OpenACC parallel loop gang, vector

Hi, recently i’m trying to transfer CUDA code into OpenACC code. And i have a question for OpenACC parallel loop directive.

Given a source CUDA code as follow:

// kernel1, thread level parallelism
__device__ double kernel1(..)
{
	cal_func(); // each thread execute this function simultaneously
}

// obtain kernel size
int blocksize = 64;
int gridsize = N / blocksize;
if (n % blocksize != 0)
	gridsize++;

kernel1<gridsize, blocksize, stream_id>(..);

I tried to write a simple OpenACC version code:

#pragam acc routine seq
cal_func();

#pragma acc parallel vector vector_length(64)
for (size_t i = 0; i < N; ++i)
{
	cal_func();
}

But it turns out that the OpenACC code is translated into CUDA kernel with dimension (1, 64), where only 1 grid is called containing 2 warps. This is not what i expected, since the OpenACC code will only launch a threadblock to perform function sequentially.

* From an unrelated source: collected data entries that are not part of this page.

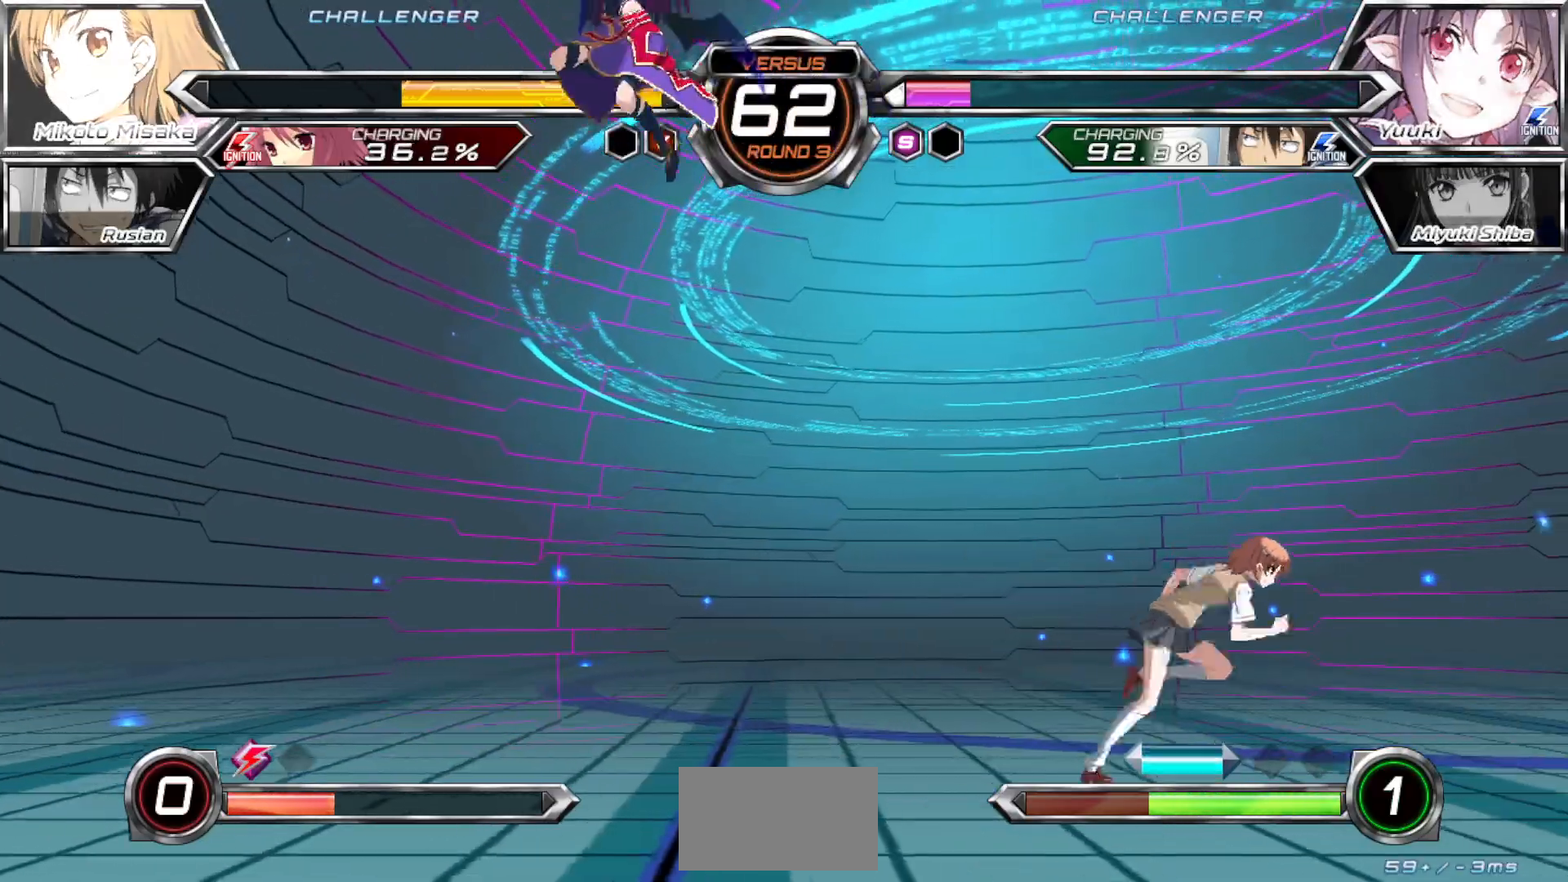
{"buttons": [], "left_stick": "down-right", "events": [[217, "TRIANGLE", "up"], [250, "left_stick", "down"], [333, "left_stick", "down-right"]]}
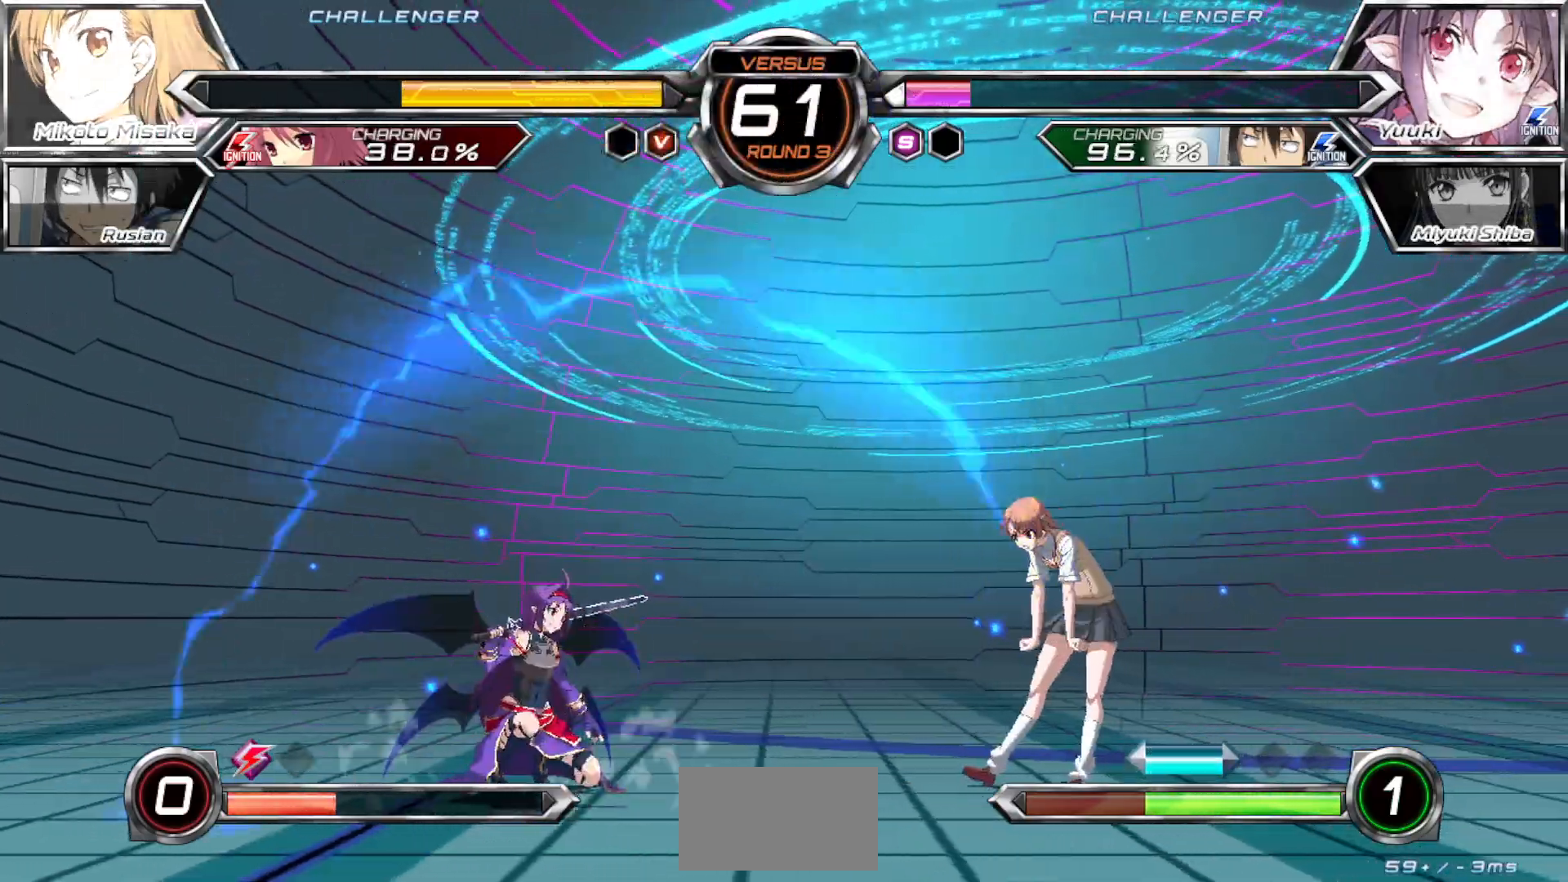
{"buttons": [], "left_stick": "up-right", "events": [[433, "left_stick", "up-right"]]}
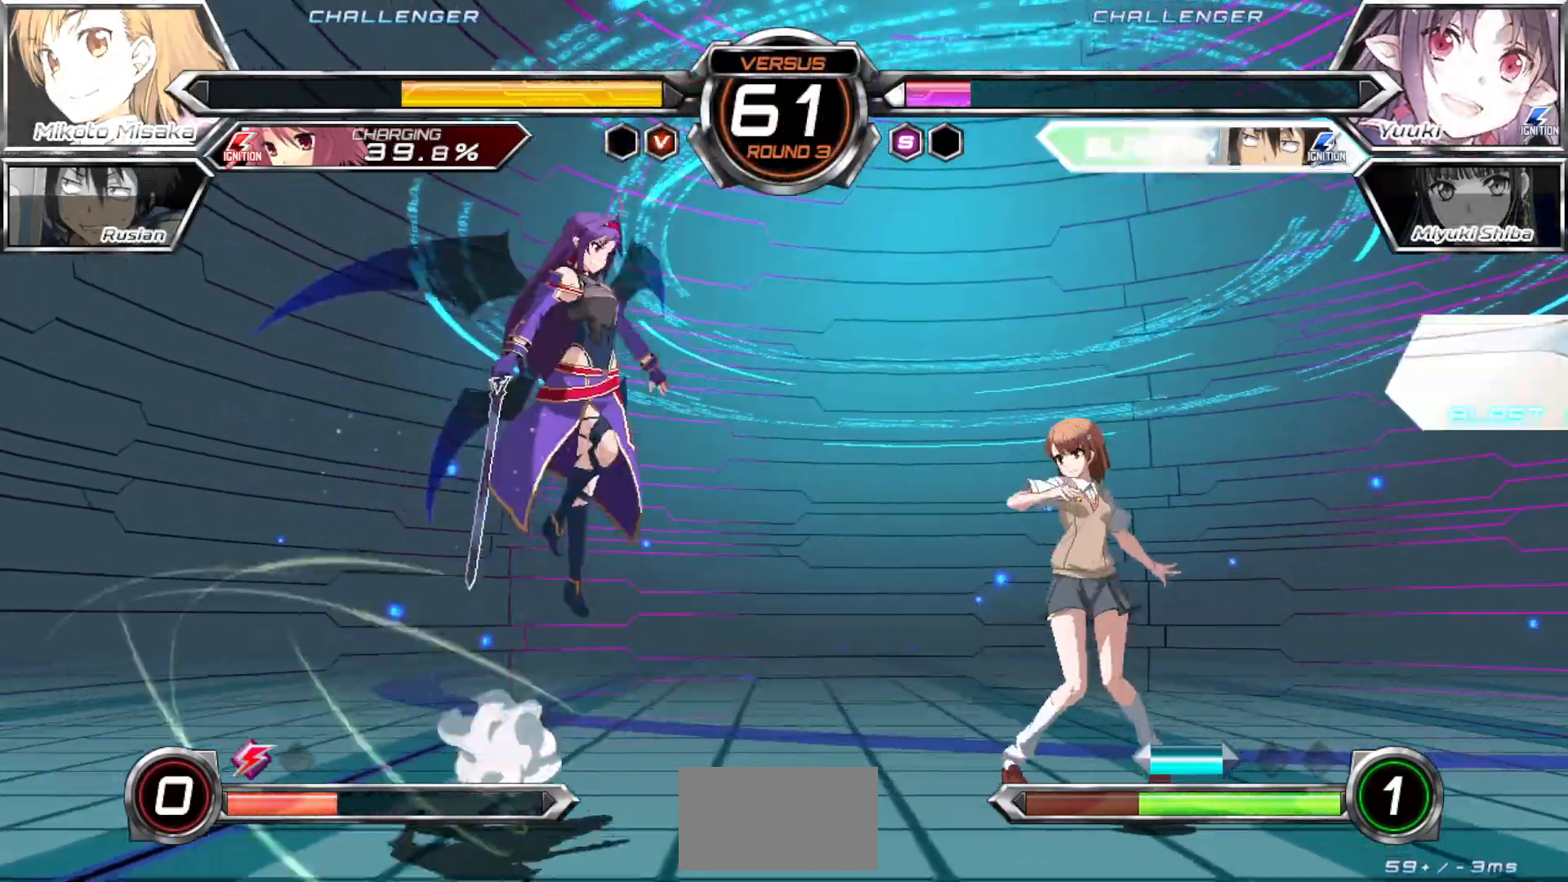
{"buttons": [], "left_stick": "right", "events": [[50, "left_stick", "right"], [167, "TRIANGLE", "down"], [200, "left_stick", "center"], [233, "TRIANGLE", "up"], [350, "left_stick", "right"]]}
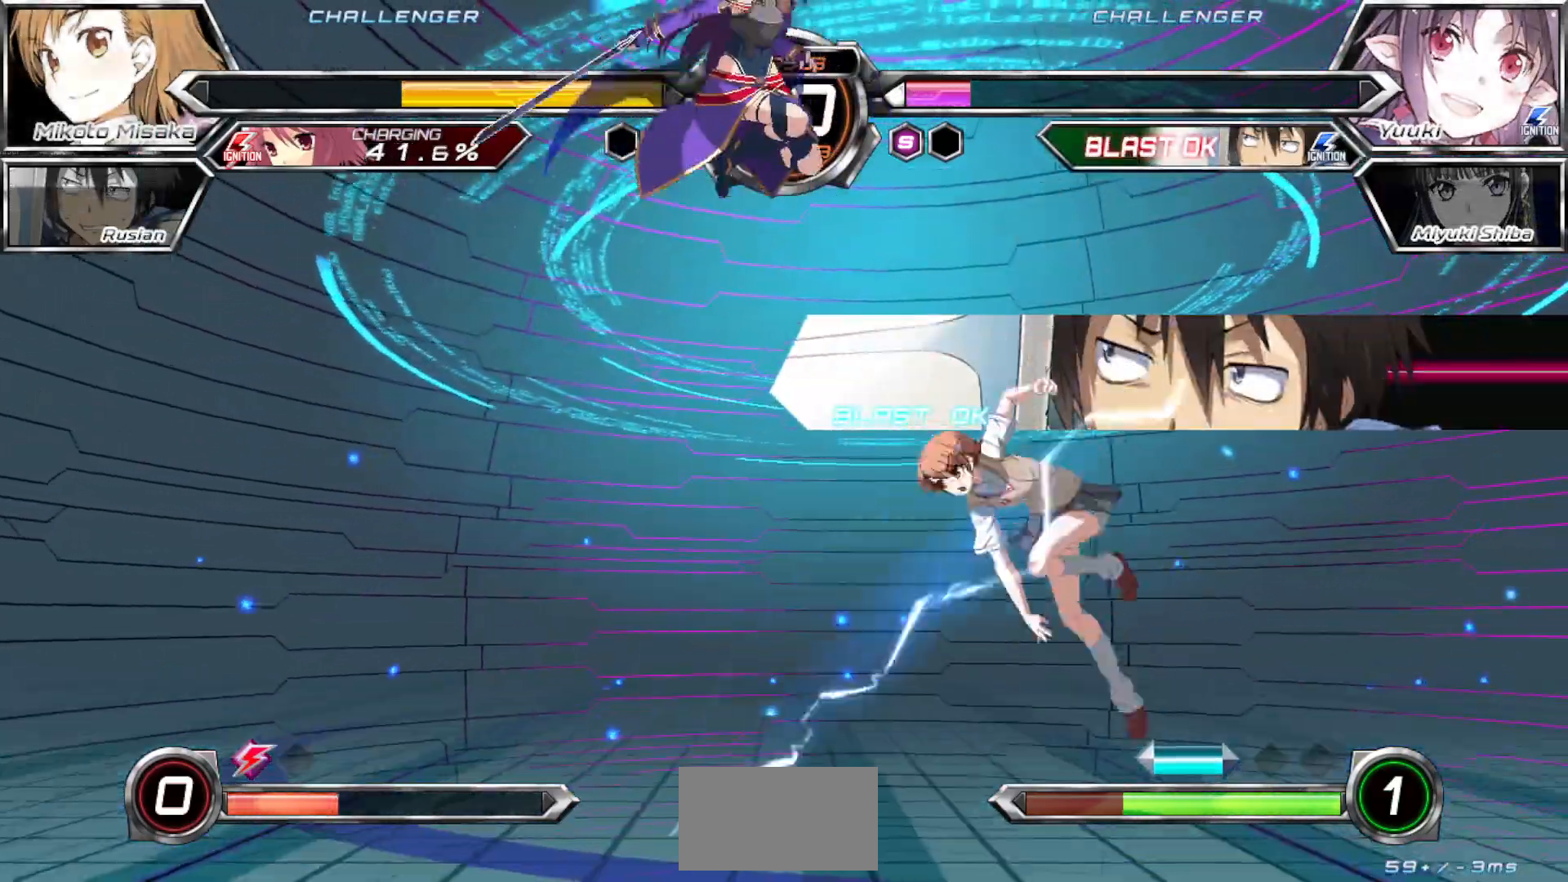
{"buttons": [], "left_stick": "center", "events": [[417, "left_stick", "center"]]}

So my question is, is there a simple way to launch a OpenACC vector-level loop with fixed size and multiple threadblocks? I haven’t find such directives.

Thanks in advance.
Tao

Hi Tao,

So my question is, is there a simple way to launch a OpenACC vector-level loop with fixed size and multiple threadblocks? I haven’t find such directives.

I’m not 100% clear on what you’re asking since a vector only loop wouldn’t use multiple thread blocks. Adding just vector forces the schedule to not use gang level parallelism.

The OpenACC gang schedule maps to a CUDA block so to get multiple thread blocks you would add “gang” to your loop schedule.

#pragma acc parallel loop gang vector vector_length(64)
for (size_t i = 0; i < N; ++i)

With “gang vector”, the compiler will distribute the outer loop into chunks sized to the vector length, with each vector (thread within the block) executing one iteration of the chunk. Depending on the number of gangs, each gang will execute one or more of the chunks.

Conceptually, it’s similar to strip-mining where the compiler adds an inner loop of a given chunk size. Something like:

// gang loop
for (size_t i = 0; i < N; i+=vector_length)
    // vector loop with length of 64
    for (size_t j = i; j < i+vector_length; ++j) {
       if (j < N) {
      ..

Note, if you want a fixed number of gangs (blocks), use the “num_gangs()” clause.



Hope this helps,
Mat

Hi, Mat,

Thanks for reply.

This is exactly what i want.

Tao